Definition of denude in English:



[with object]
  • Strip (something) of its covering, possessions, or assets.

    ‘almost overnight the Arctic was denuded of animals’
    • ‘Hospitals and health centres are denuded of staff, equipment, power, and medicines.’
    • ‘Every day the herd gets bigger and bigger, chewing up all the grazing land, denuding the landscape.’
    • ‘Rhinos and tigers now roam the once denuded area and villagers charge tourists a fee to watch wildlife.’
    • ‘The day was used to raise funds for the war effort and many trees were denuded in order to supply the many sprigs of wattle sold on that day.’
    • ‘Did he say that he had suddenly come into some funds before October after denuding his fund for paying the creditors, or what?’
    • ‘Musically, their self-imposed imperative of the most basic, stripped-down sound possible simply denudes their songs of what little interest they may have triggered in the first place.’
    • ‘The gritty, industrialized city that grew up around the mines spilled down the Hill onto the flats below, denuding the immediate surroundings through its processes of extraction and production.’
    • ‘In the competition for excess, it is also necessary for a candidate's handlers to denude every dime store within a hundred miles of its stock of red, white and blue balloons.’
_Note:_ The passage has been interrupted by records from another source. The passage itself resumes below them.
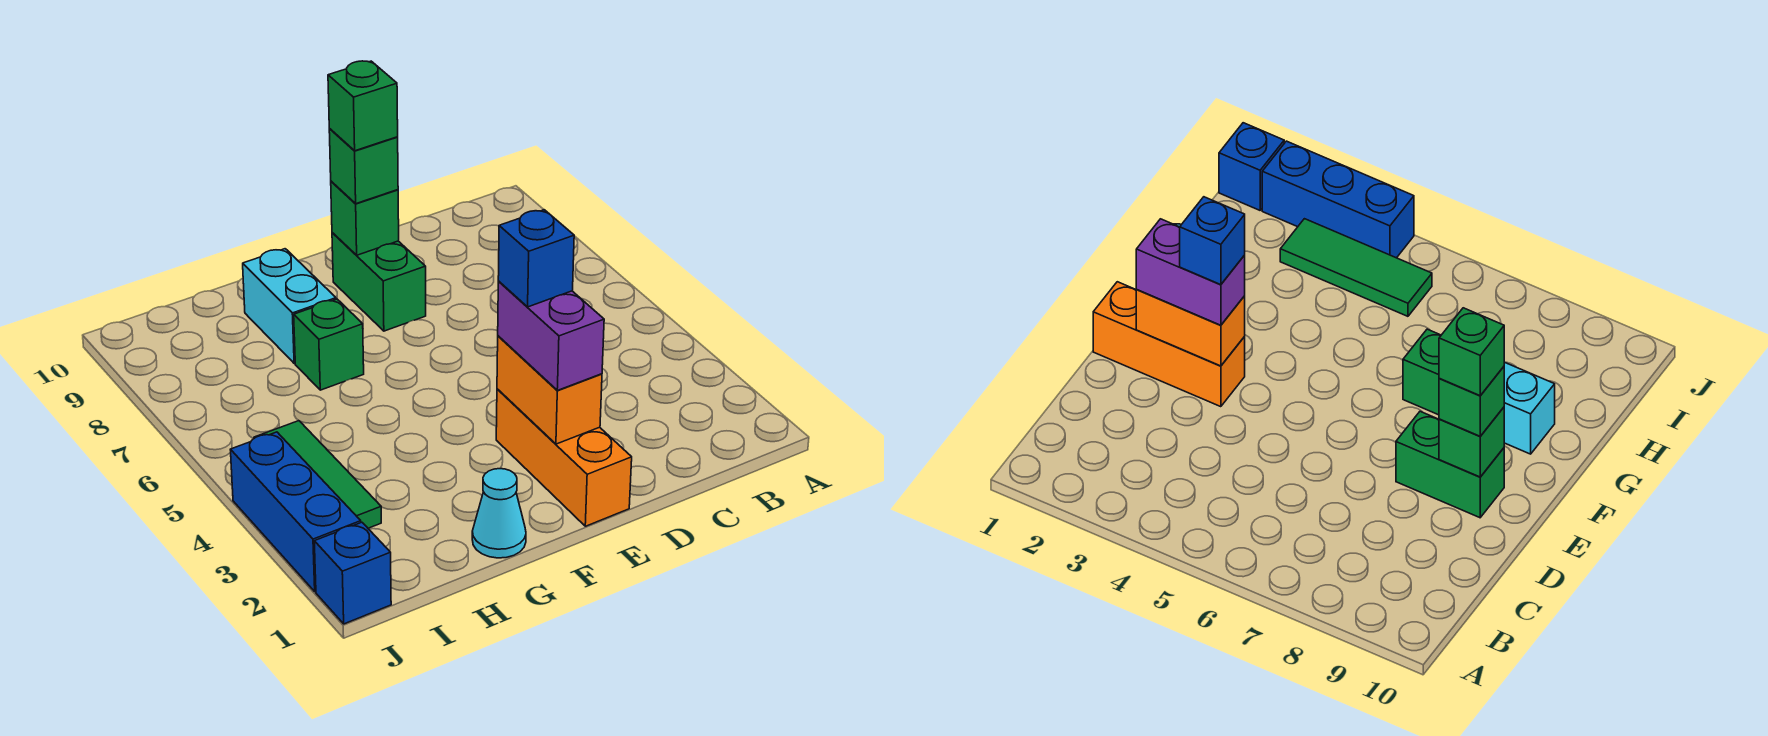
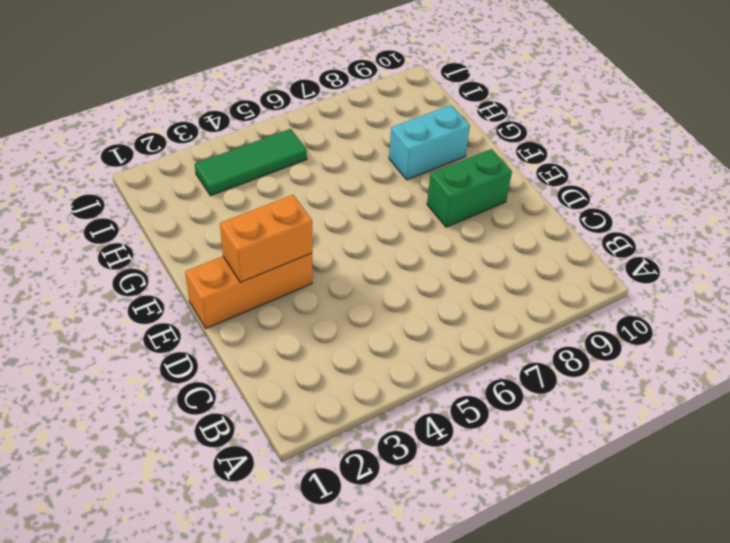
none -> cyan 1x1 cone [472,469,526,558]
none -> green 1x1 brick [294,299,364,390]
none -> blue 1x1 brick [314,522,391,624]

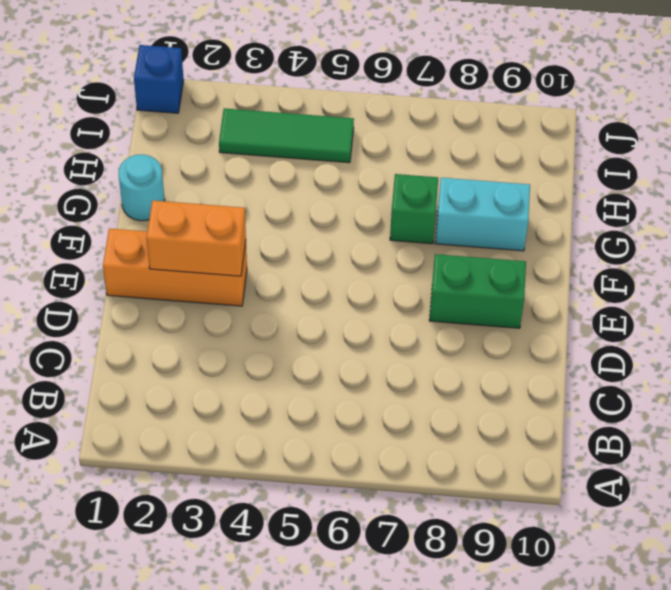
cyan 1x1 round brick [119,154,165,221] -> cyan 1x1 cone [472,469,526,558]
none -> blue 1x3 brick [230,432,361,592]
none -> green 1x1 brick [331,181,399,255]
none -> purple 1x2 brick [498,282,604,390]

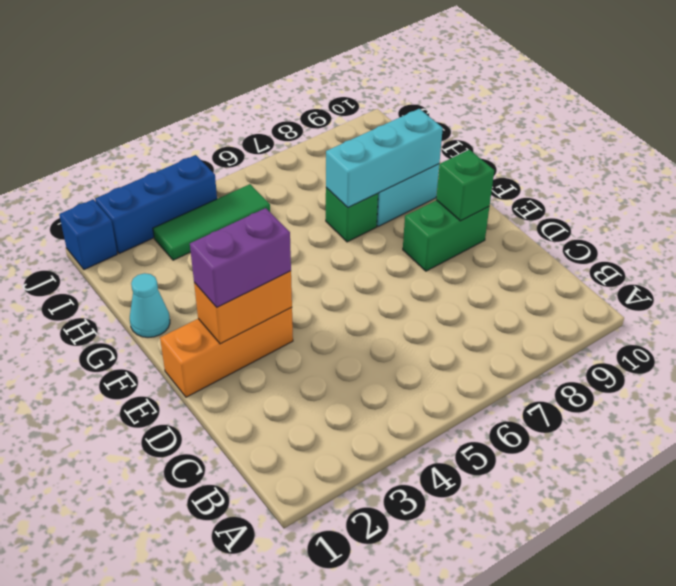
cyan 1x3 brick [326,109,443,208] -> none
none -> green 1x1 brick [329,129,398,204]
none -> blue 1x1 brick [498,210,574,307]
none -> green 1x1 brick [328,61,398,151]

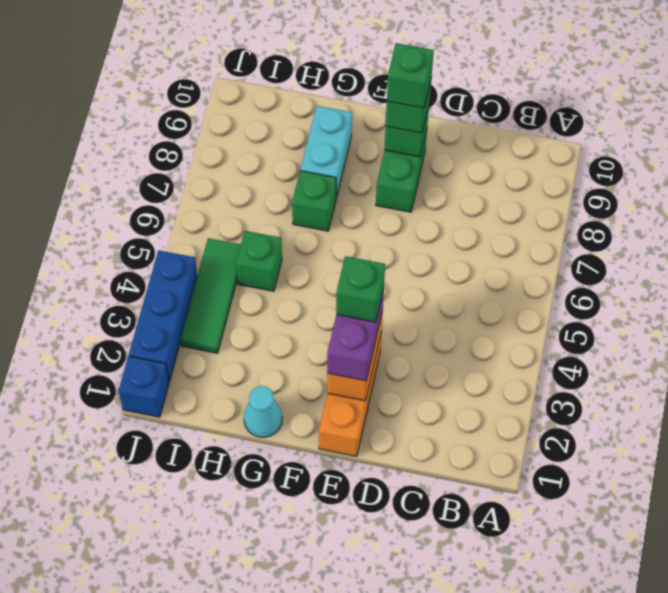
green 1x1 brick [336,256,385,322] -> blue 1x1 brick [498,210,574,307]
green 1x1 brick [236,231,282,291] -> none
    • ‘But an insect, the spruce budworm, has its own dynamic, periodically exploding in population, denuding trees, competing directly with the industry.’
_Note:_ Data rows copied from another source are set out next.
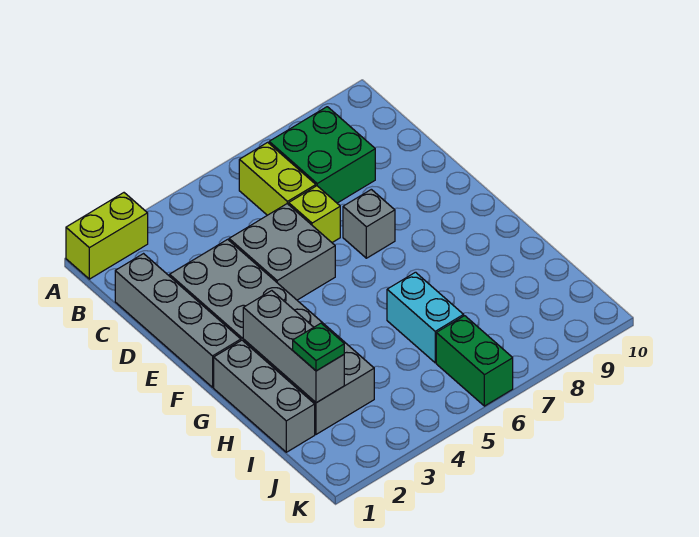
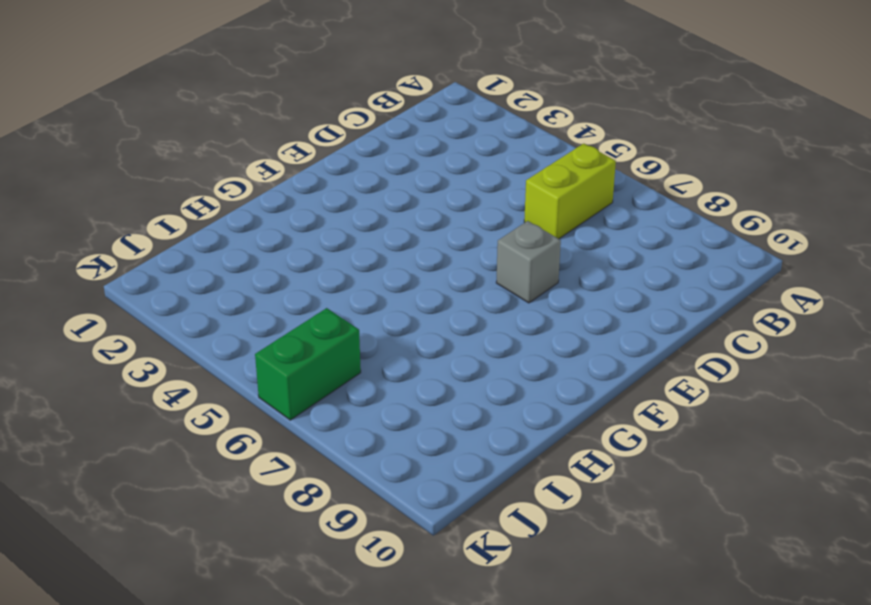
none -> lime 1x2 brick [66,193,148,279]
none -> green 2x2 brick [269,107,375,203]
none -> grey 1x4 brick [115,254,241,387]

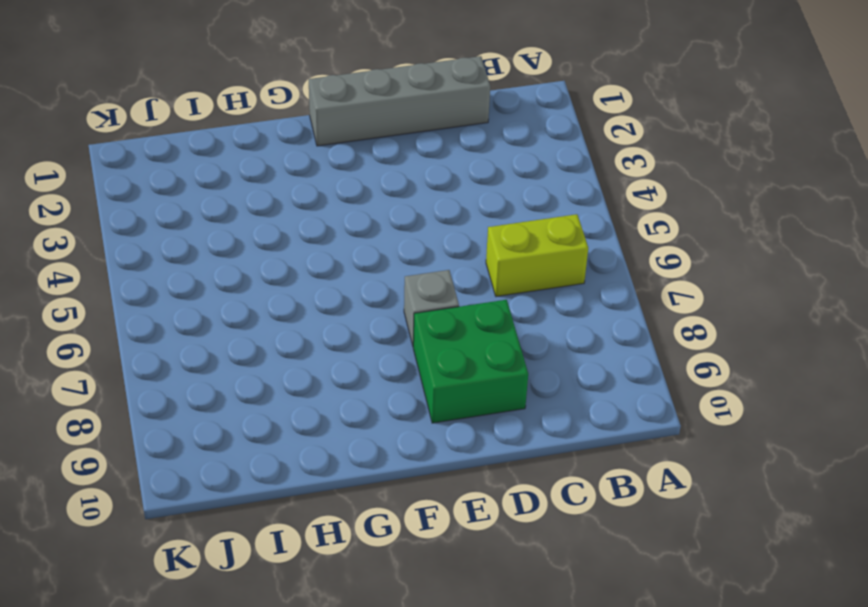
green 2x2 brick [413,300,528,423] -> green 2x2 brick moved to [269,107,375,203]
none -> lime 1x2 brick [66,193,148,279]
none -> grey 2x6 brick [170,239,374,434]
none -> grey 2x2 brick [229,204,335,300]

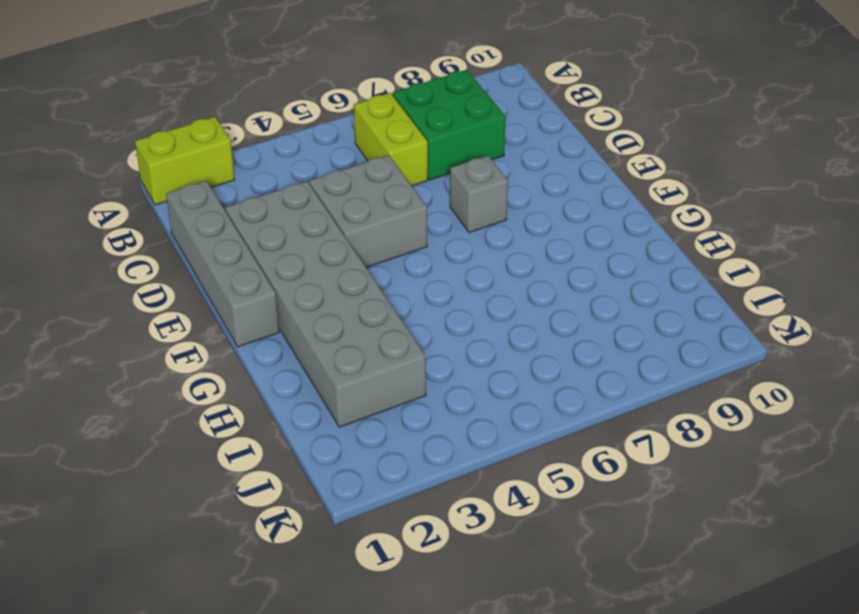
none -> lime 1x1 brick [289,186,340,242]
none -> grey 1x3 brick [214,340,315,452]
none -> cyan 1x2 brick [387,272,464,363]

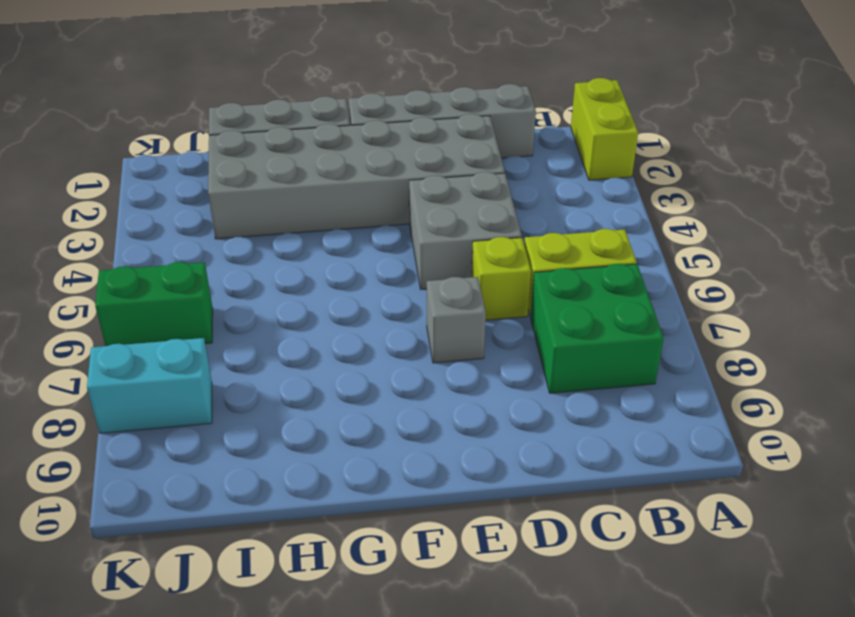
cyan 1x2 brick [87,338,212,433] -> cyan 1x2 brick moved to [387,272,464,363]
none -> grey 1x3 brick [243,291,344,403]
none -> green 1x1 plate [293,323,344,371]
    • ‘If top-fee universities in England start paying more, will Scottish universities be denuded of quality academics?’
    • ‘Hardy and well-adapted, these plants help hold soil in place and revegetate lands denuded by wildfire or disturbed by mining.’
    • ‘They say the ‘stay away’ call in the latest flooding has denuded the city of customers and savaged their profits.’
    • ‘Sulphur emissions from the gold and copper mines have denuded the hills of growth.’
    • ‘The refining process also denudes the flour on which this bread is based of much of its fibre and nutrients.’
    • ‘It is nature's twilight zone, a place that has repulsed all human efforts to mine or farm it, or denude it with herds of cattle or flocks of sheep.’
    • ‘They were denuding the sheep pastures of grass, turning once successful ranches into wastelands and reducing wool production by half.’
    • ‘Around this time of year, my grandmother used to go out into her garden and denude her tomato plants with the tenacity of locusts: big or small, ripe or not.’
    • ‘The hills of the eastern plains in the area are denuded and extensively deforested.’
    • ‘They point to the area flanking the existing road in northern Darién, noting that it is denuded, treeless, and barren.’
    • ‘If forests are denuded and environment continually abused in this manner there will be very bad days ahead for the next generation, he said.’
    divest, strip, clear, deprive, bereave, rob
    View synonyms


Late Middle English: from Latin denudare, from de- ‘completely’ + nudare ‘to bare’ (from nudus ‘naked’).